For processing and transforming these MODIS data, Dr. McNeil and his students use the
Global Subsets Tool. The Global Subsets Tool was developed by NASA’s Oak Ridge National Laboratory DAAC (ORNL DAAC), which is the home for NASA EOSDIS data and information related to biogeochemical dynamics, ecological data, and environmental processes critical for understanding the biological, geological, and chemical components of Earth’s environment.

Dr. McNeil’s students have published a variety of papers that used MODIS data and analysis tools. These include a study from Wongsai et al. (2017) that used a natural cubic spline function to examine land surface temperature seasonality, and a study from Sharma (2018), which examined trends in vegetation and temperature around Nepal.

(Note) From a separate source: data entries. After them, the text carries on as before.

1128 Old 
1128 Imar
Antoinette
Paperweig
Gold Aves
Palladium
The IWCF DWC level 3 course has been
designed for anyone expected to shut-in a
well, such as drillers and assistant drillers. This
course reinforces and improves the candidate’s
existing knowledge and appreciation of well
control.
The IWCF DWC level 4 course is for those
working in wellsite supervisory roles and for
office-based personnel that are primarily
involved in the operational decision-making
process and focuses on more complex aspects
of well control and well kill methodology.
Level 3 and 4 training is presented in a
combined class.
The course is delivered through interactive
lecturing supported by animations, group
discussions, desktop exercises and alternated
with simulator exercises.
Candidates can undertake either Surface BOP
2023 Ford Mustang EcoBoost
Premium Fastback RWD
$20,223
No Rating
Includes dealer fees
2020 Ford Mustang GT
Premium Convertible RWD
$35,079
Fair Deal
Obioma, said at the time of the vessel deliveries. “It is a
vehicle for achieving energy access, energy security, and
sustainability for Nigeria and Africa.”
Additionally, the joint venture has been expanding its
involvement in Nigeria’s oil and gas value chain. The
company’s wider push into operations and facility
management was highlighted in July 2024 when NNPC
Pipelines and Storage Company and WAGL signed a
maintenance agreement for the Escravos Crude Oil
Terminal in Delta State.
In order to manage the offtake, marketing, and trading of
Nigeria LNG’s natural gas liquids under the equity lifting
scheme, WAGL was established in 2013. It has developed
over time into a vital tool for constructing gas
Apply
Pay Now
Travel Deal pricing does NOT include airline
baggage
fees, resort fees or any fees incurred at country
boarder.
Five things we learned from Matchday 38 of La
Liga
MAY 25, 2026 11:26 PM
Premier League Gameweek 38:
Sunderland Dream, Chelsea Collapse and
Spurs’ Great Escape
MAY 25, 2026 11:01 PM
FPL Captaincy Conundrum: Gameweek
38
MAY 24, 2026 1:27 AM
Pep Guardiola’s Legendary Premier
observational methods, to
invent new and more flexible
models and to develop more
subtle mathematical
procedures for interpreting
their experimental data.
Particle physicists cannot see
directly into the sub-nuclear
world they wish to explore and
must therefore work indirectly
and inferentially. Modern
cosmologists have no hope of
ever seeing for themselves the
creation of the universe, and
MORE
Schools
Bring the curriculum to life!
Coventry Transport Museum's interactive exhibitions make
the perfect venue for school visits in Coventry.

Through the use of NASA Earth observing data and open-source products like the Global Subsets Tool, Dr. McNeil hopes to widen his students’ research efforts and create a strong and sustainable program that will continue to attract students who want to use science to improve the world. “We are not just interested in local events,” he observes. “Climate and its impact on life on our planet is obviously one of the most important issues in today’s world, so it’s quite important that appropriate methods are used to learn what to do about it.”